◆ Your task: Pull each line containing "require" out of the listing below.

◆ Source material:

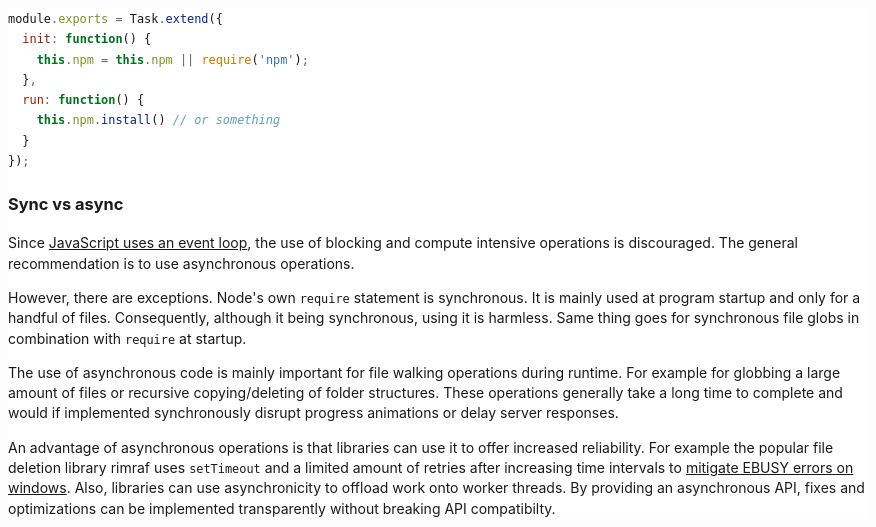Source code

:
 ```js
module.exports = Task.extend({
  init: function() {
    this.npm = this.npm || require('npm');
  },
  run: function() {
    this.npm.install() // or something
  }
});
```

### Sync vs async
Since [JavaScript uses an event loop](http://nodejs.org/about/), the use of
blocking and compute intensive operations is discouraged. The general
recommendation is to use asynchronous operations.

However, there are exceptions. Node's own `require` statement is synchronous. It
is mainly used at program startup and only for a handful of files. Consequently,
although it being synchronous, using it is harmless. Same thing goes for
synchronous file globs in combination with `require` at startup.

The use of asynchronous code is mainly important for file walking operations
during runtime. For example for globbing a large amount of files or recursive
copying/deleting of folder structures. These operations generally take a long
time to complete and would if implemented synchronously disrupt progress
animations or delay server responses.

An advantage of asynchronous operations is that libraries can use it to
offer increased reliability. For example the popular file deletion library
rimraf uses `setTimeout` and a limited amount of retries after increasing
time intervals to [mitigate EBUSY errors on
windows](https://github.com/isaacs/rimraf/blob/master/rimraf.js#L20-L27).
Also, libraries can use asynchronicity to offload work onto worker threads. By
providing an asynchronous API, fixes and optimizations can be implemented
transparently without breaking API compatibilty.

◆ Result below:
    this.npm = this.npm || require('npm');
However, there are exceptions. Node's own `require` statement is synchronous. It
synchronous file globs in combination with `require` at startup.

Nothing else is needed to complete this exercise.